Steam balloons

The brothers Montgolfier invented the hot air balloon upon the observation that smoke rises, and thus they figured that if they could catch it in a bag, the bag would be pulled upward.

Hot air ballooning is quite popular today; people think of balloons as being quaint and pretty and natural, or at least more natural than airplanes.

Actually, a modern hot-air balloon uses more fuel than an airplane does to fly the same payload for the same time. The reason, of course, is that hot air needs to be hot, but the balloon needs to be light, so that the material needs to be thin, which means in practice that heat is lost through the balloon, and needs to be regenerated by burning fuel.

With nanotech we could make a fabric of diamond sheets for strength, with vacuum for insulation, and thin metallic films (or graphene sheets) to reflect thermal radiation. That means that we could have a balloon that was much lighter than woven nylon, and yet enormously better insulated.

The air in a balloon may be typically heated to around 100C, making it 0.93 kg/m^3 (compared with 1.2 at 20C). Call it roughly 0.25 kg/m^3 lifting capacity.

But if we can insulate it, we could fill it with steam instead (at the same temperature). (Steam would condense on the walls of an uninsulated bag.) Steam at 100C has a density of 0.59, call it 0.6 kg lifting capacity. Since we aren’t losing heat (much), we could superheat it and get some extra lift, say a few 0.1kg/m^3, but there would likely be a tradeoff with insulation weight, energy rates to cover leakage, etc. Even without it, the balloon lifts its own weight, including the water in the steam (and probably 100 times that of just the balloon).
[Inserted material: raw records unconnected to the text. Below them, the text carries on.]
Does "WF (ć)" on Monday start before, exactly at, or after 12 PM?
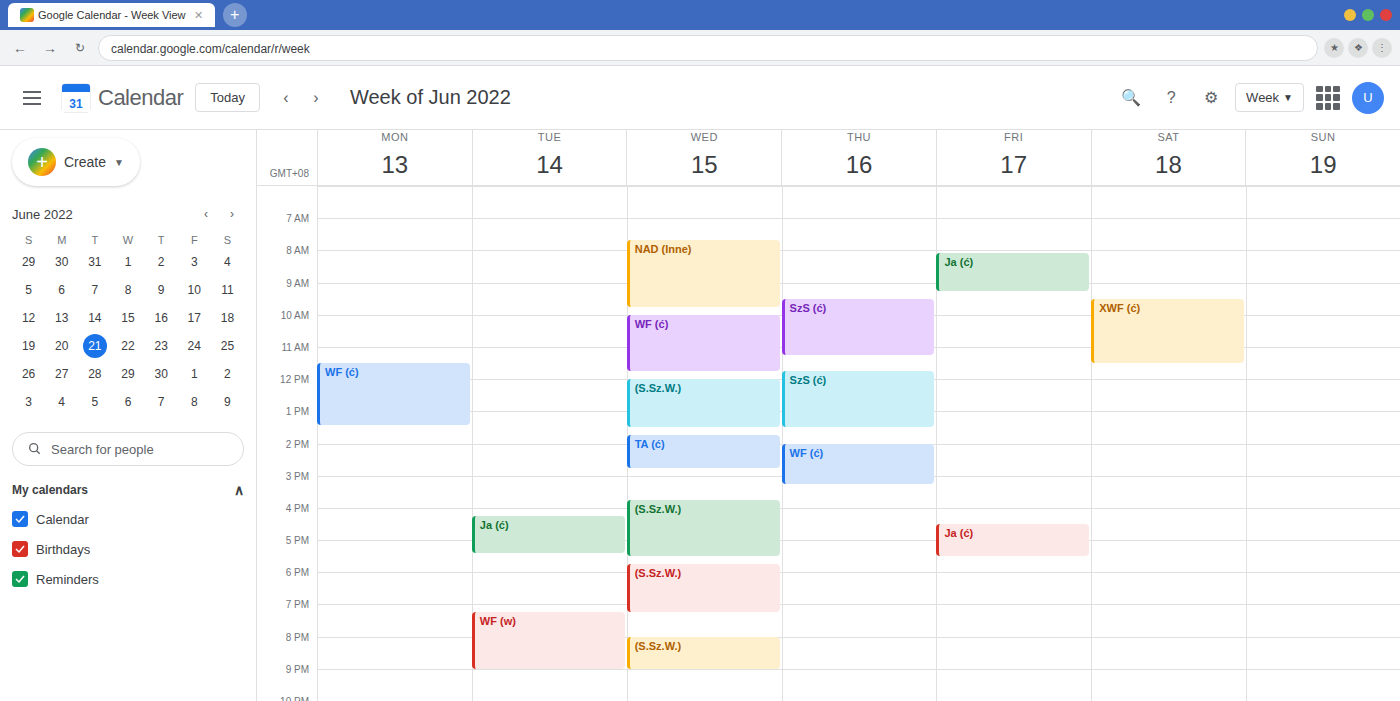
11:30 AM -- before 12 PM, 30 minutes above the 12 PM line.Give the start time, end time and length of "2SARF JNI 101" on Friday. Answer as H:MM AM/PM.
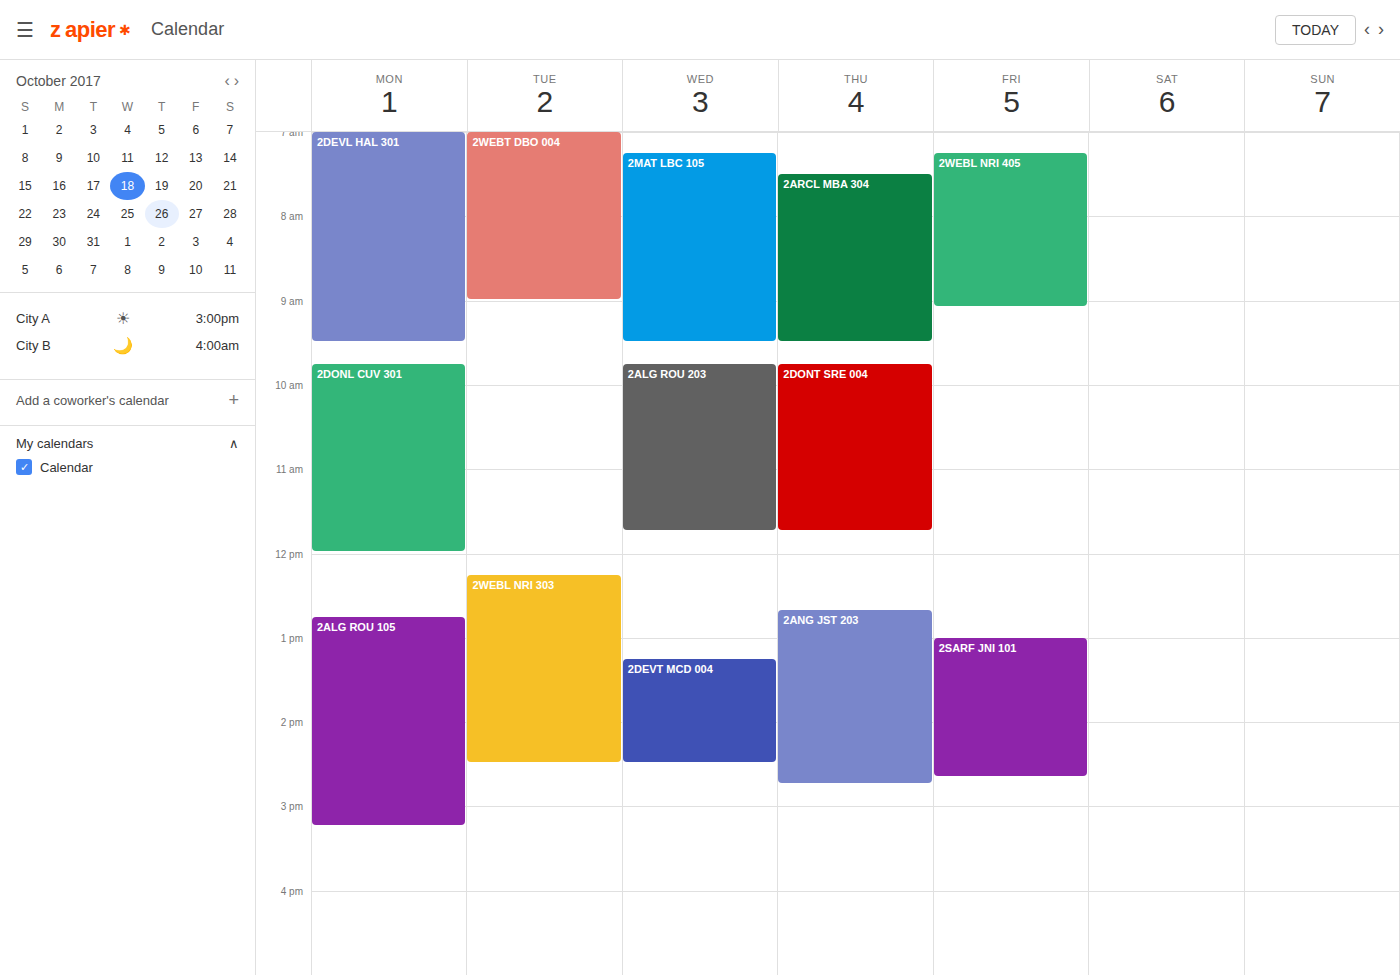
1:00 PM to 2:40 PM, 1 hour 40 minutesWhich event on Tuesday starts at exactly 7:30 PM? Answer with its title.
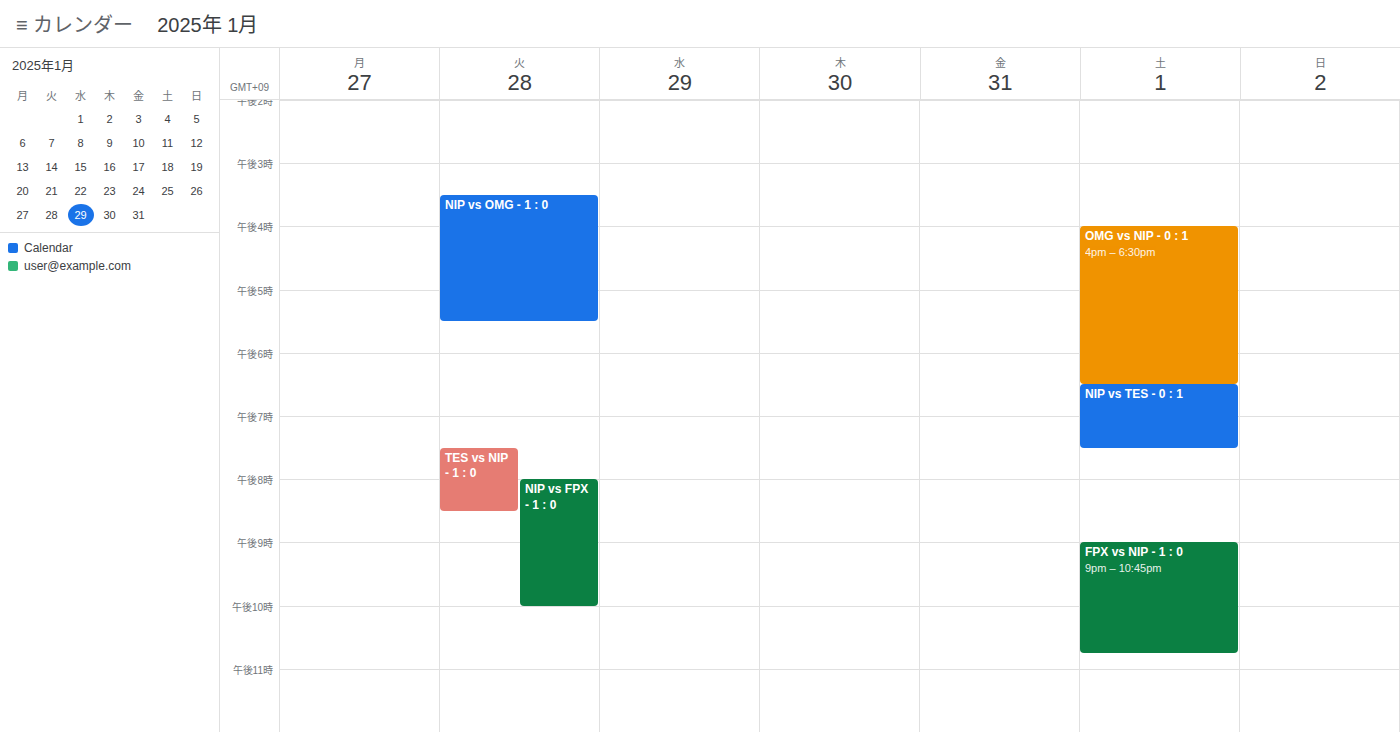
"TES vs NIP - 1 : 0"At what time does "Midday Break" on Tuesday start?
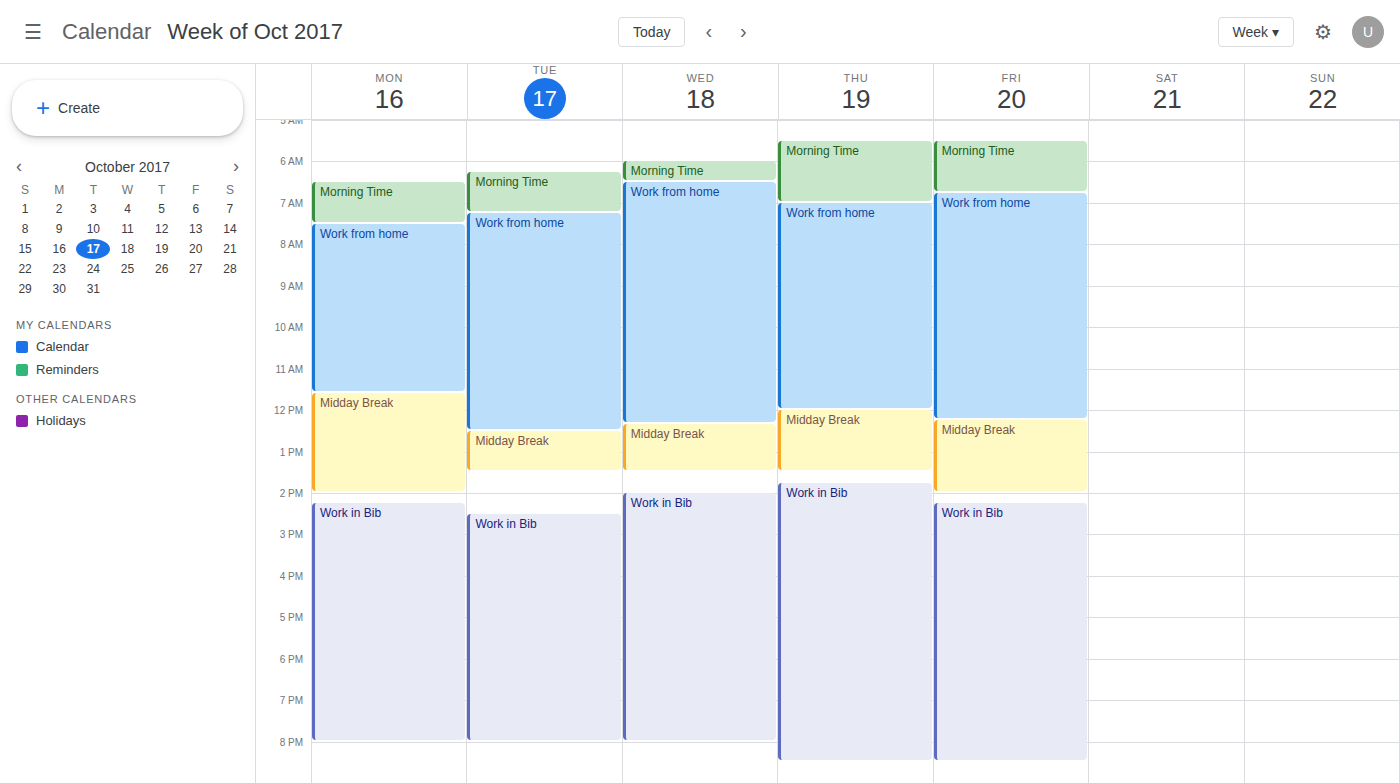
12:30 PM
(Postscript: It’s occasionally assumed that diamond is strong enough to make air-buoyant vacuum-filled balloons. This doesn’t actually work. Hydrogen remains the champ, with a density of 0.09 kg/m^3, which is essentially negligible. But even so, a steam balloon would only have to have twice the volume of a hydrogen balloon with the same lift, as compared to 5 times for hot air.)